About this exercise = From the material below, list every line containing "coordinate".

Supplied material =
::::

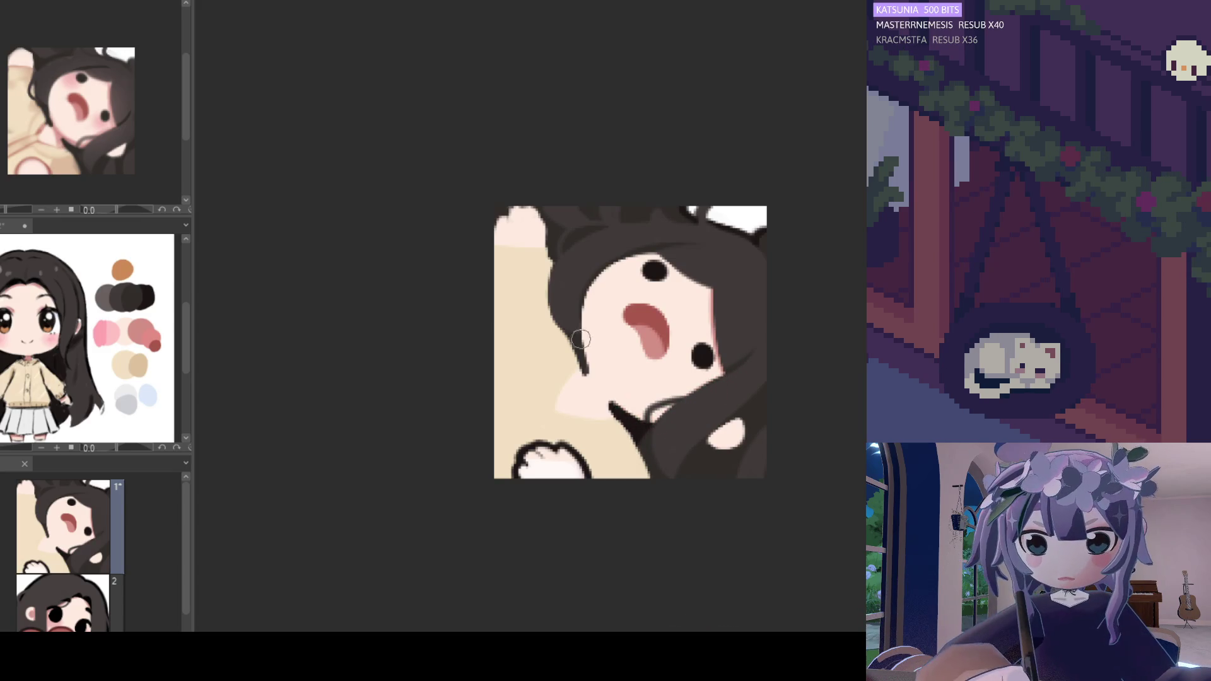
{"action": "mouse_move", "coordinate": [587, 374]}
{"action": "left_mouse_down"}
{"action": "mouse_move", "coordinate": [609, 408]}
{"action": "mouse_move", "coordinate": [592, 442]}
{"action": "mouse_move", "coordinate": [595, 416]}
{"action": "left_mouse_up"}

::::

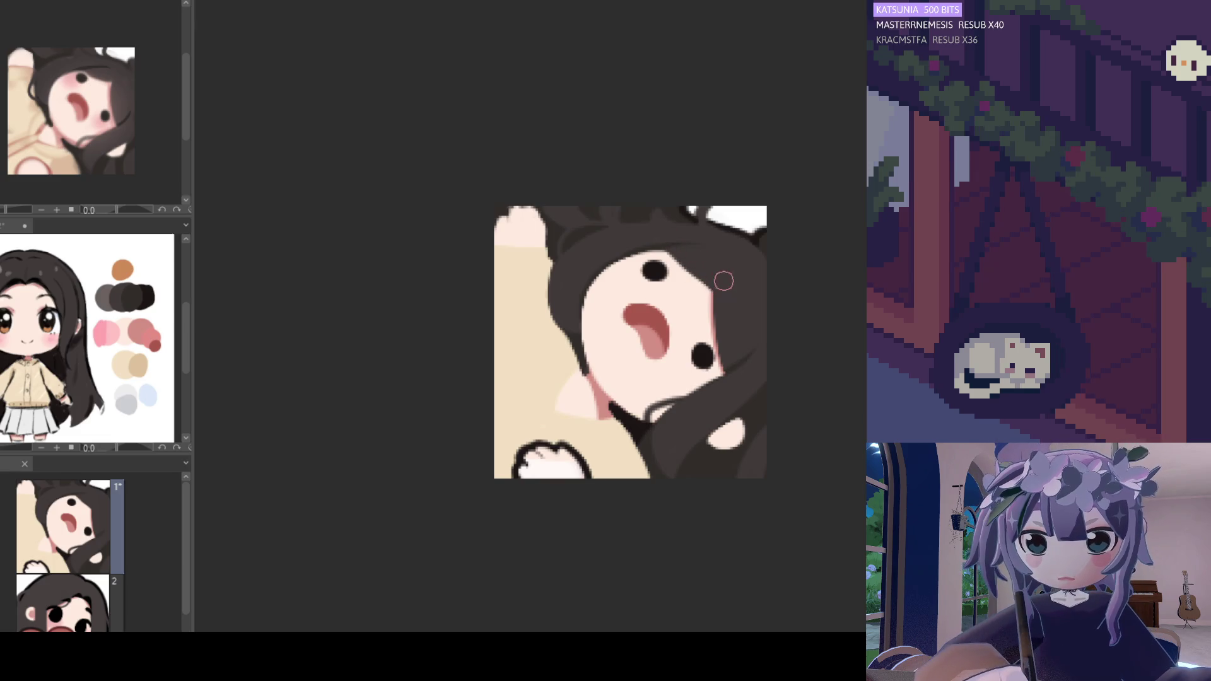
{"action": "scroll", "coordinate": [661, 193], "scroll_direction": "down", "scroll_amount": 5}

::::

Response to the exercise =
{"action": "mouse_move", "coordinate": [587, 374]}
{"action": "mouse_move", "coordinate": [609, 408]}
{"action": "mouse_move", "coordinate": [592, 442]}
{"action": "mouse_move", "coordinate": [595, 416]}
{"action": "scroll", "coordinate": [661, 193], "scroll_direction": "down", "scroll_amount": 5}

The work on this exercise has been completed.